* TASK ITEM
What lines of the data hold the string "Example"? Copy them all.

DATA SHOWN START

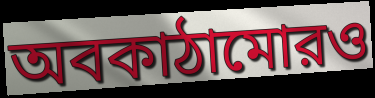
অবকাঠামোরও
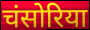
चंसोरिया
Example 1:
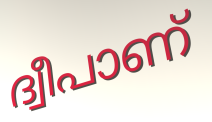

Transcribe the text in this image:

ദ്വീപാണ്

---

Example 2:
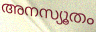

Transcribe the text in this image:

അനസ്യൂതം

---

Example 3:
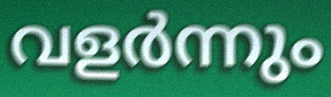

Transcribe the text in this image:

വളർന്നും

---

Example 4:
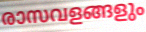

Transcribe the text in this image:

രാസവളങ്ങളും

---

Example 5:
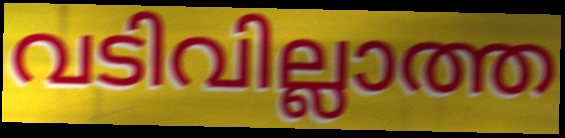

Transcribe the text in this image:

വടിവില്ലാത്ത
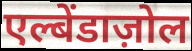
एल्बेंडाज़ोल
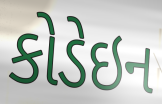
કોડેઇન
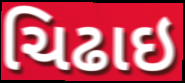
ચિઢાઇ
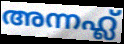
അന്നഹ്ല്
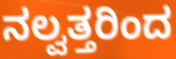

DATA SHOWN END

* EXPECTED ANSWER
Example 1:
Example 2:
Example 3:
Example 4:
Example 5:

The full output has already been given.